Ладно. Хватит. Если Кинг действительно каким-то чудом поправится, все проблемы окажутся решены. Зверь проторчит в кратере вплоть до дня старта. С Готом они больше не пересекутся. И это к лучшему. Ни к чему лишний раз вспоминать собственную глупость и ругать собственную романтичность.
Черт побери! Насколько же легче стало дышать! Как раньше. Ну, или почти как раньше.
ЗА КАДРОМ
Если получилось стать змеей, пауком, рысью, можно попробовать стать «другим». Что для этого нужно?
Одиночество.
Жена уехала в долгое путешествие, она собиралась навестить обеих дочерей, забрать их вместе с внуками к морю — в общем, круиз обещал быть затяжным. Николай Степанович остался один в огромной квартире, и весь первый день с утра и до вечера просто слонялся по комнатам, не представляя, чем заняться и как вести себя.
Нет никого. Только удавчик в своей вольере да паук, дремлющий где-то на книжном шкафу. И картины.
Люди где-то далеко.
Не к месту и не ко времени вылезли воспоминания о внуках, об обеих дочках… Отстраниться не получалось. Ну никак.
У Зверя были те же проблемы, напомнил себе генерал, так же держала, не отпускала, не позволяла уйти от людей память. Память об убитой им девочке. Может быть, о ее брате, который был когда-то его другом. Магистр держал… Делал все, чтобы Зверь перестал быть человеком, но самим фактом своего существования не позволял окончательно потерять человечность.
А из живых людей никого, кроме Смольникова, для Зверя не существовало.
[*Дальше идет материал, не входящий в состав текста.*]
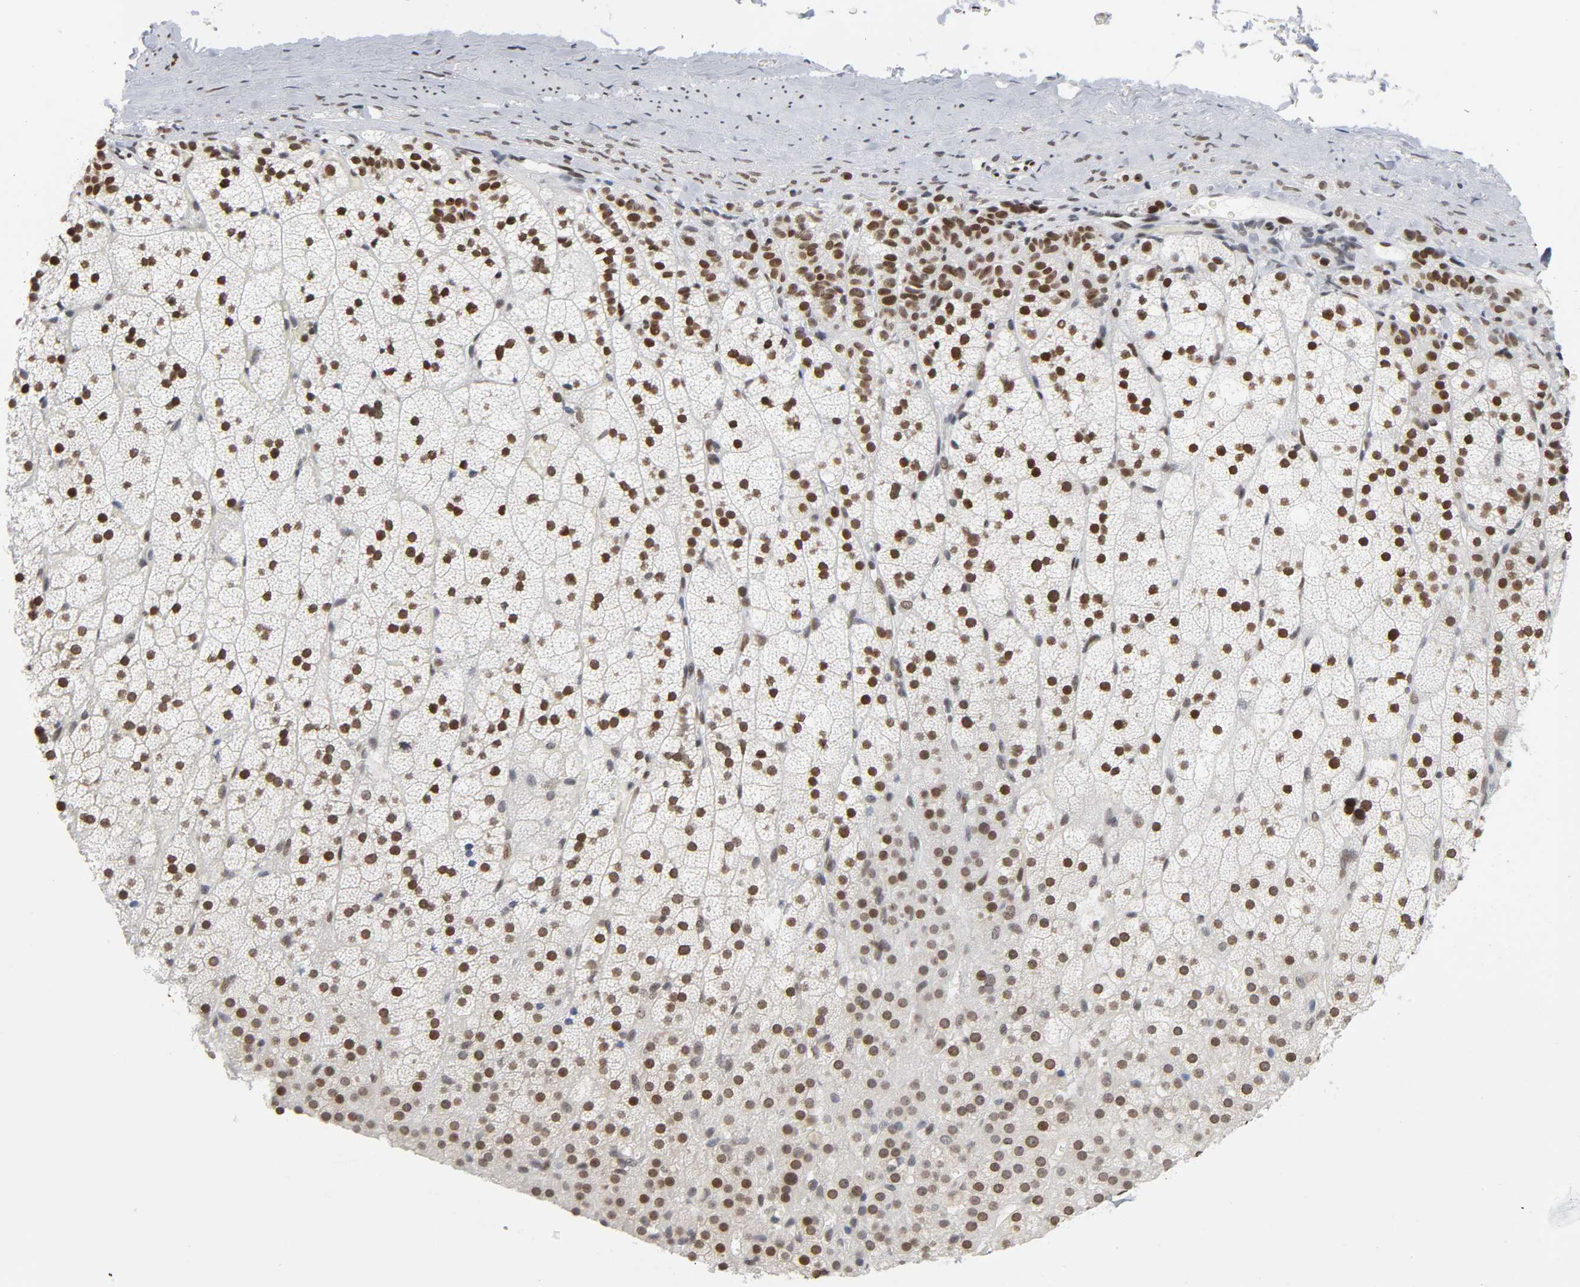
{"staining": {"intensity": "strong", "quantity": ">75%", "location": "nuclear"}, "tissue": "adrenal gland", "cell_type": "Glandular cells", "image_type": "normal", "snomed": [{"axis": "morphology", "description": "Normal tissue, NOS"}, {"axis": "topography", "description": "Adrenal gland"}], "caption": "Brown immunohistochemical staining in benign adrenal gland demonstrates strong nuclear positivity in about >75% of glandular cells.", "gene": "SUMO1", "patient": {"sex": "male", "age": 35}}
Надо попробовать плясать именно от этого. Что ж, дело за малым: сказать себе — я другой. И понять, что на всем свете нет ни единого человека, которому ты был бы нужен.
Осознание было болезненным. Тем более что пришло оно ночью, а ночь Николай Степанович никогда не любил, чувствовал себя неуютно без солнечного света.
Последнее время, с тех пор, как началась у него поисковая лихорадка, генерал старался приучить себя жить вне времени. Он игнорировал смену дня и ночи, пользуясь для отдыха лишь моментами «быстрого сна». Получалось, надо заметить. После того как организм окончательно выбился из привычного режима, Николаи Степанович понял, что стал лучше высыпаться и отдыхать гораздо качественнее, чем раньше. Человеческая жизнь летела теперь мимо, лишь изредка обдавая ветром — как от проходящего рядом поезда.
Попасть обратно в этот состав или тем паче — под колеса совсем не хотелось. Мир, огромный, бесконечный, живой, был куда ближе. Весин все еще не перешагнул тонкую грань, отделяющую его от Вселенной, но от людской суеты он отдалился вполне ощутимо.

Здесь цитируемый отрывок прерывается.